• [Exercise objective]:
Everything from the line with "Centru de colectare" through the last line of the records below should be copied exactly, both ends included.

• [Data for analysis]:
• • •

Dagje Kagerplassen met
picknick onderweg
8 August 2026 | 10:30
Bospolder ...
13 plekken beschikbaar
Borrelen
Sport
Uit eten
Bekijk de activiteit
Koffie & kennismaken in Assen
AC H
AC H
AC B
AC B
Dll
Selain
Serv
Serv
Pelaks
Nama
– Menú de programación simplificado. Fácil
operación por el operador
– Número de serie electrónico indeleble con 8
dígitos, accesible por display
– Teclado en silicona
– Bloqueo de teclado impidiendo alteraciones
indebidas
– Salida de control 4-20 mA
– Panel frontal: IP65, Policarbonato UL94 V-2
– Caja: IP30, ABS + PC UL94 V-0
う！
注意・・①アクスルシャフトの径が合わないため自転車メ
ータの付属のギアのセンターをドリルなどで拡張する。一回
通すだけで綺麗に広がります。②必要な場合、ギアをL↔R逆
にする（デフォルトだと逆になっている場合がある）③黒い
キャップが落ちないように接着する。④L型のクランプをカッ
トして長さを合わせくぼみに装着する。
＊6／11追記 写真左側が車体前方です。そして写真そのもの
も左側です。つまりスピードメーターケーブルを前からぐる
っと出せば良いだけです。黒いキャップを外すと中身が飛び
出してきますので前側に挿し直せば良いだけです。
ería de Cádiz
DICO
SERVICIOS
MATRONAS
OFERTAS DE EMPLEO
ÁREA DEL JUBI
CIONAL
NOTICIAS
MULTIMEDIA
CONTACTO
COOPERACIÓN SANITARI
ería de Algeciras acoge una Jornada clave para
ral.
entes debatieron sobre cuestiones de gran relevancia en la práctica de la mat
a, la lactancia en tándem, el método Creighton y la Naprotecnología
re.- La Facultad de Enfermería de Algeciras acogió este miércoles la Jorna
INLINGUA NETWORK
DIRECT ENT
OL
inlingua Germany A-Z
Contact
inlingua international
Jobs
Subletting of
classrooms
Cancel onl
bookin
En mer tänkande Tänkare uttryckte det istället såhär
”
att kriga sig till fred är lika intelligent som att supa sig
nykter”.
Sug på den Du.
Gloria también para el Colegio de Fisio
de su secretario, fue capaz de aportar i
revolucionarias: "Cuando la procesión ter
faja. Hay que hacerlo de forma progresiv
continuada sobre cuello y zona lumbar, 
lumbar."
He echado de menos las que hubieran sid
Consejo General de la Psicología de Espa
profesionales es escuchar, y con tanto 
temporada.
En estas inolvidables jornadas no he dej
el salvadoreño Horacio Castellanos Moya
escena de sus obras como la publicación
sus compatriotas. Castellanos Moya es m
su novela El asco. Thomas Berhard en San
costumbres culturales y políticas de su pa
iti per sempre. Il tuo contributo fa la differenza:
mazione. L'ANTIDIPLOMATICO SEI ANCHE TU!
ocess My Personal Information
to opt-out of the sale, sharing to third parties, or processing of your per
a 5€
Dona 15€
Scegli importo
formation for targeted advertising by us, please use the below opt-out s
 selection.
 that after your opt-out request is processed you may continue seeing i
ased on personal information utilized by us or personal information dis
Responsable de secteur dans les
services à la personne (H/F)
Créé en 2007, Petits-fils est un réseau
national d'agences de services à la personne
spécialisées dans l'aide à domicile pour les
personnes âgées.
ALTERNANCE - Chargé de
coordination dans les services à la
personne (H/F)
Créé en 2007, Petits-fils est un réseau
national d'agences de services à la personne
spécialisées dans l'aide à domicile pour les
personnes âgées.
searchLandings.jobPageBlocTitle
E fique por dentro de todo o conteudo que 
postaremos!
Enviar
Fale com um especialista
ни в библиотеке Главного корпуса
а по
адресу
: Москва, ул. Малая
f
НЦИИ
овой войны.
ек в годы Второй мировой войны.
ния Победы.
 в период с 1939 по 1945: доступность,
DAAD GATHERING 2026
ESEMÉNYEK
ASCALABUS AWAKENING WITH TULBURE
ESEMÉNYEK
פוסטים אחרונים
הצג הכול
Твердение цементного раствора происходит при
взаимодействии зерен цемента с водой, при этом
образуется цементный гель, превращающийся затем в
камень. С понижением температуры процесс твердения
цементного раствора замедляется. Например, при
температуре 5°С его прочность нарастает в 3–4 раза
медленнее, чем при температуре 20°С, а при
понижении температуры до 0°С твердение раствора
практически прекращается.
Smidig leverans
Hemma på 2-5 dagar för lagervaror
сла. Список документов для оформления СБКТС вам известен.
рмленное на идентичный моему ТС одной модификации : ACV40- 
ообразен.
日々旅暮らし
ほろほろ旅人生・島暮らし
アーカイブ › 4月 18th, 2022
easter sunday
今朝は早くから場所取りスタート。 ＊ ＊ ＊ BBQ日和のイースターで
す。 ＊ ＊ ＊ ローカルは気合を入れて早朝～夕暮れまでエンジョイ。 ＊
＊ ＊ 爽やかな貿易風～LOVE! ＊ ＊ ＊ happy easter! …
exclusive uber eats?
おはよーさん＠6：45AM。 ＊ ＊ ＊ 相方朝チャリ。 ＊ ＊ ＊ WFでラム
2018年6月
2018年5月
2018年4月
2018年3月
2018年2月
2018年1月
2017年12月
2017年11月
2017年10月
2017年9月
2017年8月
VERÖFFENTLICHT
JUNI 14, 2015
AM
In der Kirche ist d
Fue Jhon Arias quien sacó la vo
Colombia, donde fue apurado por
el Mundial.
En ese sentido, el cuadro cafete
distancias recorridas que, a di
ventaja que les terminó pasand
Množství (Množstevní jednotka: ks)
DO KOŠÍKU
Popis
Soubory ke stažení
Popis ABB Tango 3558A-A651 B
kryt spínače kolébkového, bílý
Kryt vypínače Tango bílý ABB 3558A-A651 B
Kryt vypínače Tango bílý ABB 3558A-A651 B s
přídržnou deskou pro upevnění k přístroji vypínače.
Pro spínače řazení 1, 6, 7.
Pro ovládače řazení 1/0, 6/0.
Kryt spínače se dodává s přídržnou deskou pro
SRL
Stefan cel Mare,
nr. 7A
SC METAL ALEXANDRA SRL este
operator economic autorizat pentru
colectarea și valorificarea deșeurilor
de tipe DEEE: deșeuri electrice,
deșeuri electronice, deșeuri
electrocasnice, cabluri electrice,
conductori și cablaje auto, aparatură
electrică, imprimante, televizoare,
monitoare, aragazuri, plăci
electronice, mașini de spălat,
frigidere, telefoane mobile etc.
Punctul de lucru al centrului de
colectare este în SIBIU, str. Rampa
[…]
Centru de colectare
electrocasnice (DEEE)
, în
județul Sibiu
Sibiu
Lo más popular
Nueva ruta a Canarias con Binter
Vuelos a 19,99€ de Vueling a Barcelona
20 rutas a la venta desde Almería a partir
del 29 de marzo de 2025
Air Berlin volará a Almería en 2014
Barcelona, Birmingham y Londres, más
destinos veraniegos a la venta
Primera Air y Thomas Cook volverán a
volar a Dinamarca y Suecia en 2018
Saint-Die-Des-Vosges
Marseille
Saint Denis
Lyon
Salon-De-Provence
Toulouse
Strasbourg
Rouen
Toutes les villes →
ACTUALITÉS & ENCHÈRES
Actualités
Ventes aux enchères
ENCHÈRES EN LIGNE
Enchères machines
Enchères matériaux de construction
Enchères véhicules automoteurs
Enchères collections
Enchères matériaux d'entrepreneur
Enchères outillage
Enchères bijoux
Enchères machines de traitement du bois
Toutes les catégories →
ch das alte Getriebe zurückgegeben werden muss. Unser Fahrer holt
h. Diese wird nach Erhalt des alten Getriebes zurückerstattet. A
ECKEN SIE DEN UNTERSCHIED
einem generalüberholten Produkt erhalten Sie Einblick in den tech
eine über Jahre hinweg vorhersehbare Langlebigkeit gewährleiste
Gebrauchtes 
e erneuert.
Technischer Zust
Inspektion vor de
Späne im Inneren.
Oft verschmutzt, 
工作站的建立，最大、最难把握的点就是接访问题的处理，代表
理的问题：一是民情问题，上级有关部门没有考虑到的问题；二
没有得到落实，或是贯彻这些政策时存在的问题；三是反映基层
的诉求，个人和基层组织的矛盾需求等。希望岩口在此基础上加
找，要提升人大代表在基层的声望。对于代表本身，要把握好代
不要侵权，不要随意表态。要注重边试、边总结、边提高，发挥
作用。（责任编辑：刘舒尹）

• • •

• [Answer to the exercise]:
Centru de colectare
electrocasnice (DEEE)
, în
județul Sibiu
Sibiu
Lo más popular
Nueva ruta a Canarias con Binter
Vuelos a 19,99€ de Vueling a Barcelona
20 rutas a la venta desde Almería a partir
del 29 de marzo de 2025
Air Berlin volará a Almería en 2014
Barcelona, Birmingham y Londres, más
destinos veraniegos a la venta
Primera Air y Thomas Cook volverán a
volar a Dinamarca y Suecia en 2018
Saint-Die-Des-Vosges
Marseille
Saint Denis
Lyon
Salon-De-Provence
Toulouse
Strasbourg
Rouen
Toutes les villes →
ACTUALITÉS & ENCHÈRES
Actualités
Ventes aux enchères
ENCHÈRES EN LIGNE
Enchères machines
Enchères matériaux de construction
Enchères véhicules automoteurs
Enchères collections
Enchères matériaux d'entrepreneur
Enchères outillage
Enchères bijoux
Enchères machines de traitement du bois
Toutes les catégories →
ch das alte Getriebe zurückgegeben werden muss. Unser Fahrer holt
h. Diese wird nach Erhalt des alten Getriebes zurückerstattet. A
ECKEN SIE DEN UNTERSCHIED
einem generalüberholten Produkt erhalten Sie Einblick in den tech
eine über Jahre hinweg vorhersehbare Langlebigkeit gewährleiste
Gebrauchtes 
e erneuert.
Technischer Zust
Inspektion vor de
Späne im Inneren.
Oft verschmutzt, 
工作站的建立，最大、最难把握的点就是接访问题的处理，代表
理的问题：一是民情问题，上级有关部门没有考虑到的问题；二
没有得到落实，或是贯彻这些政策时存在的问题；三是反映基层
的诉求，个人和基层组织的矛盾需求等。希望岩口在此基础上加
找，要提升人大代表在基层的声望。对于代表本身，要把握好代
不要侵权，不要随意表态。要注重边试、边总结、边提高，发挥
作用。（责任编辑：刘舒尹）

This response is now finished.